A Great Action Manga
I really enjoyed Claymore for these reasons:
- It's an action manga with great action; the claymores actually use their brains and skill when fighting. Most Shounen characters with a BFS just swing it around wildly like a jackass, whereas the Claymores use tactics, timing and skill to defeat their opponents, and all of the fights are very detailed and it is always clear what is happening on the panels. Because of this, the action scenes feel unique, smart and exciting, which is what makes them so enjoyable.
- The twists; In animes like Deathnote, you may not always be able to predict the twists, but you generally know when twists will be happening, in Claymore, scenes that I didn't really think could be played anything but straight get a twist thrown in to great effect.
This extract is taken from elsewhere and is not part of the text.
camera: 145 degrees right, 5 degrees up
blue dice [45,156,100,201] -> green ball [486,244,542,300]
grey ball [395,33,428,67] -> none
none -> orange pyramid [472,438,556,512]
When you turn the page, the twist really hits you with a visceral feel that makes the so damn enjoyable.
- Anyone can die; In the world of Claymore, if you have a number that is anywhere from 1 to 47 associated with your name, then don't rely on plot armor to save your sorry ass, you can get killed, or at least seriously injured, very easily.
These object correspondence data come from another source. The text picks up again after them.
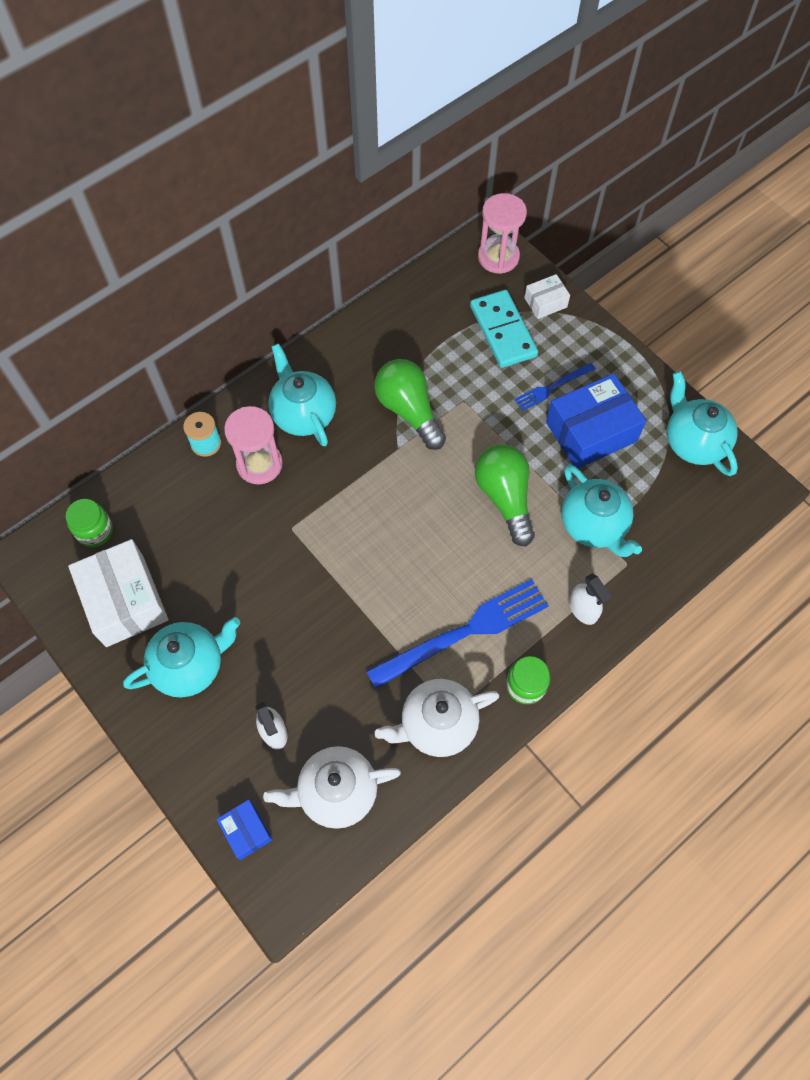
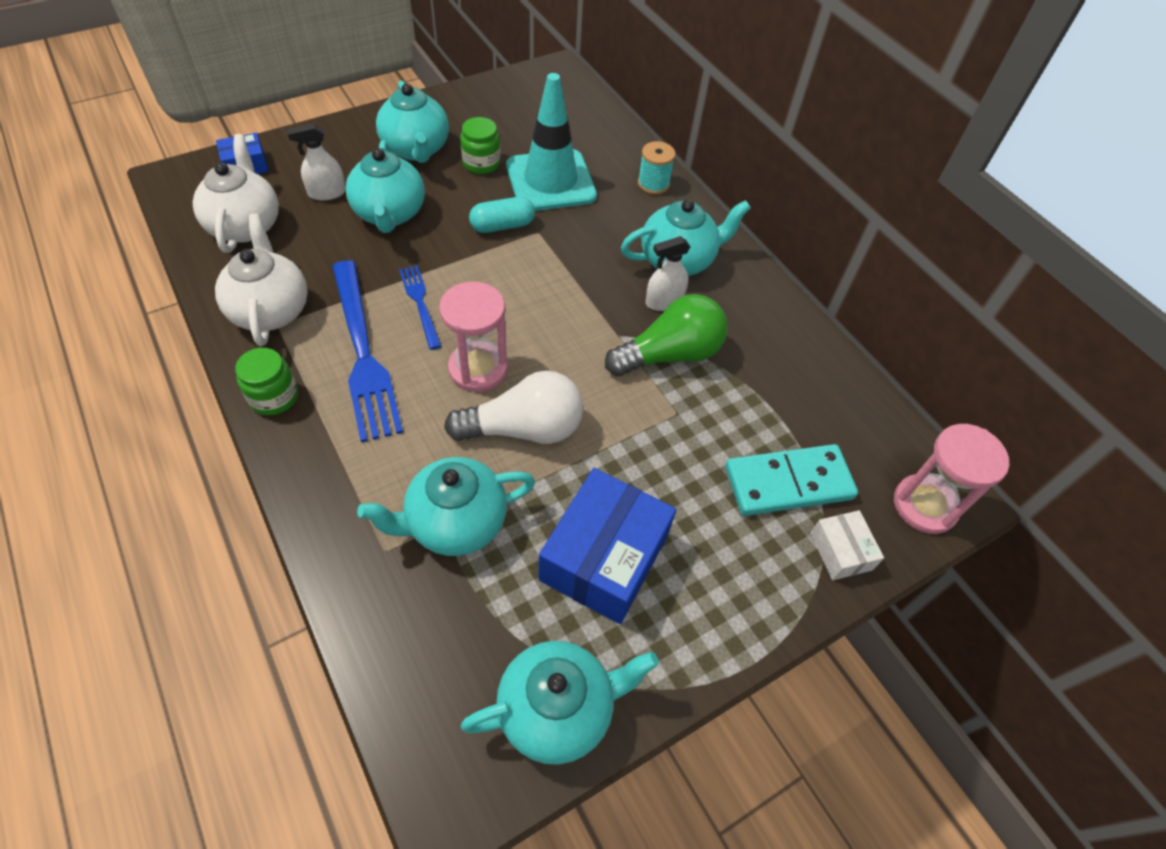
camera: 95 degrees right, 10 degrees down
green jar [66,499,113,547] -> green jar moved to [460,117,501,174]
white box [68,539,168,647] -> none
pink hourglass [224,406,283,484] -> pink hourglass moved to [439,281,508,392]
green light bulb [475,444,535,546] -> white light bulb [444,371,583,444]
blue fork [514,363,596,411] -> blue fork moved to [399,265,441,350]
blue box [546,373,646,469] -> blue box turned 45 degrees clockwise [538,468,676,624]
white spray bottle [569,573,612,625] -> white spray bottle moved to [645,236,690,311]
none -> turquoise teapot [346,140,425,233]
none -> turquoise capsule [469,197,535,233]
none -> turquoise traffic cone [506,73,597,211]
- The art style and setting are fresh: The Characters have a rough, medieval European feel to them, they're not Bishoujo and Bishounen, they have (occasionally) rough facial features, and are anything but moeblobs, which isn't to say they're all ugly, they're just not using a typical style, which is nice because it adds a distinctive feel. Second, this is not set in Japan, or the fantasy equivalent of Japan, which is always nice, seeing as nearly every anime and manga is set in Japan.
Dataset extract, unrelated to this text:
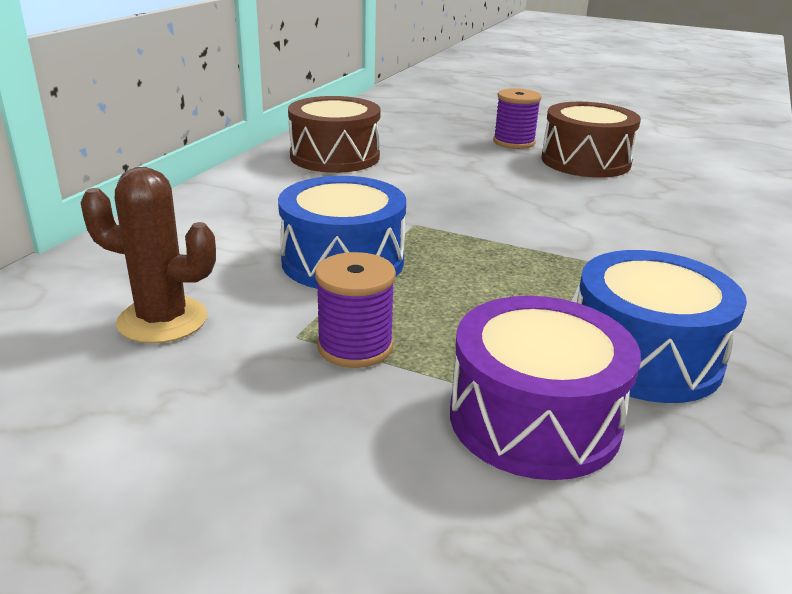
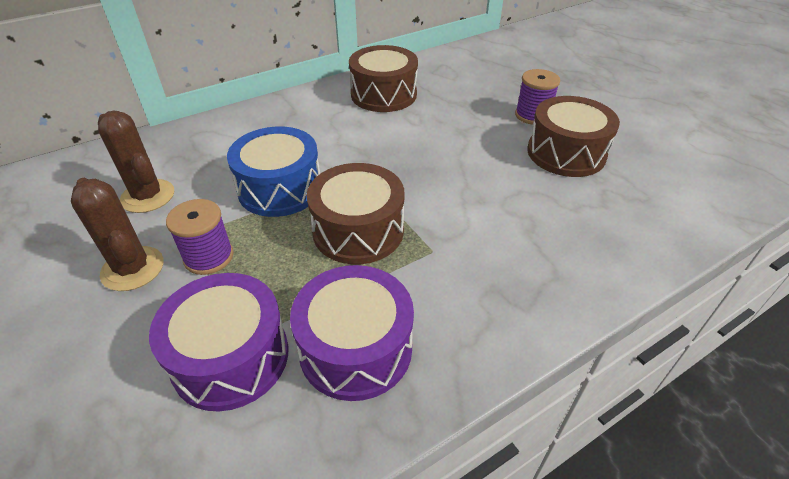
camera: 35 degrees right, 15 degrees up
blue drum [577,250,747,403] -> purple drum [290,265,414,401]
none -> brown cactus [71,178,163,291]
none -> brown drum [307,163,404,264]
I like this, and I generally hate shonen action series.
This review covers the manga only. Claymore is surprisingly deep and interesting for a shonen combat series, a genre that I frequently find bores me in short order. Partly it's because the titular Claymores are Hot Chicks With Swords, a known fetish of mine, but I don't think that's the majority of it. One part of it is that there's a consistent, overall plot that has clearly been planned from the beginning and kept to through 90 manga chapters so far. New things introduced mesh with what's already there, and don't feel like RetCons, but rather planned developments as the layers of the onion are peeled back — and there are quite a few layers here. It's a dark series in which anyone can die except, so far, two lead characters, and there are few truly good guys to be found. Leashed evil is set to combat unleashed evil, but the true, deepest evils lurk in the hearts and minds of men, which meshes with my personal world-view very well. It's not the kind of series where we pause to peer into the hearts of the characters very much, but the characterizations are good, with perhaps one exception. Except for a few main characters, there is a large cast, which does require a bit of keeping track of. Making that harder is that visually distinguishing the Claymores is a little difficult, since they (realistically) wear very similar armored uniforms and are all, thanks to the creation process, pale-haired and pale-skinned. Fortunately the faces are very distinct, and each one does have a trademark hairstyle and a unique identity symbol, but the latter is small. In slow scenes it's easy; in combat, not so much. The series' art gets better over time, but combat scenes in the manga can be confusing; demonic horrors are just visually busy no matter what, and sometimes it takes some effort to follow. And there's a lot of combat. Most long-running manga degrade into having a high density of filler; Claymore is notable in that it does not. Every chapter counts, whether it's to progress the plot or fill out the backstory. The story is far from over; at my most optimistic I'd say it's two-thirds done, and a pessimistic estimate is more like half-way. And it's monthly, so expect a long wait for resolution. If you can stand that, highly recommended!